Monday, October 12, 2009

No sleep tonight.

My roommate's boyfriend is over, which equals profuse amounts of kissing in the bed below me. Normally doesn't bother me, but I know something more is happening. So, in order to avoid the obvious awkwardness, I went outside, smoked a cigarette, and have decided that sleeping on the couch would be best this evening. Sucks that now it's 4am, and I have yet to get any sleep.

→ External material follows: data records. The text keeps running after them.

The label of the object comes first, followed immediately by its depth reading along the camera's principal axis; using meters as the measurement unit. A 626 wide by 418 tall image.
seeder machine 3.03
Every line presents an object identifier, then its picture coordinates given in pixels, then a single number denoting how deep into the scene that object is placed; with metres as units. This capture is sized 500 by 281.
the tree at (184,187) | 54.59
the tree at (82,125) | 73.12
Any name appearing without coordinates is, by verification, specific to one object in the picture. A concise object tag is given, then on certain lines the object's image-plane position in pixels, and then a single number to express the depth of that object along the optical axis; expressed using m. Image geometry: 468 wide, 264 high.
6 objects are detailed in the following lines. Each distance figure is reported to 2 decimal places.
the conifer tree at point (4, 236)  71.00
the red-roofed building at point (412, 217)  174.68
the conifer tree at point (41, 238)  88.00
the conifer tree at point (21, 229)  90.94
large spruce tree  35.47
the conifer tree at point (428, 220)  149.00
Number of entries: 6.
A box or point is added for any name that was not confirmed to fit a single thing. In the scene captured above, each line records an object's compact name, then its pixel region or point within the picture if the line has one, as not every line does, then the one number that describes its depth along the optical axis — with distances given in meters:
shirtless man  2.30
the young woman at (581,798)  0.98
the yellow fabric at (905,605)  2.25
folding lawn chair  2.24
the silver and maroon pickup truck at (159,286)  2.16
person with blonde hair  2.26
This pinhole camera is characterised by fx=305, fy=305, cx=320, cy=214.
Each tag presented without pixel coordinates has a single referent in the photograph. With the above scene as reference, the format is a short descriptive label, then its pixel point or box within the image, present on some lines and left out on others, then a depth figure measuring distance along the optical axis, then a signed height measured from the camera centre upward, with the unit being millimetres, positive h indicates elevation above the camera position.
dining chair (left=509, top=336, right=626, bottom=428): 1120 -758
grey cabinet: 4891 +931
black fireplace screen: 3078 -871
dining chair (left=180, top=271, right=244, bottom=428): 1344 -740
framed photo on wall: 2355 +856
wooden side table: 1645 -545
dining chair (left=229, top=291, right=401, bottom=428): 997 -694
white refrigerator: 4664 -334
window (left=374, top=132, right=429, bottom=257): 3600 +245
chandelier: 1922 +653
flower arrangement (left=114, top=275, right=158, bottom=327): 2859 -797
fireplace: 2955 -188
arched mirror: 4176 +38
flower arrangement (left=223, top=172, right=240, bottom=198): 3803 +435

My life is beginning to piece itself back into place, which is a nice change of pace considering how much of a struggle it has been to focus. There's so many things I don't miss about my freshman year, but one thing I would kill to have back is my drive. My desire. My want to surpass all and achieve the impossible. I feel like I'm settling for less than what I'm worth. Not in relationships or anything, just in my academics. French is kicking my ass, though truthfully I expected that; foreign languages and I never got along very well. Orgo isn't too terrible, really. I think I got about a 75 on the first exam, though we'll find out a solid number tomorrow if Gierasch pulled through with grading. We shall see.

And I actually enjoy orgo lab. The experiments are pretty interesting, and I've got awesome hood partners. Oh and playing with chemicals has always been a hobby of mine...plenty of places online to get lovely compounds that when mixed together with a fuse go "BOOM!"

Guess I should try and sleep now...this couch is pretty fucking comfortable.

Hope all of you (the few, that is) that read this are faring well in life. Take care.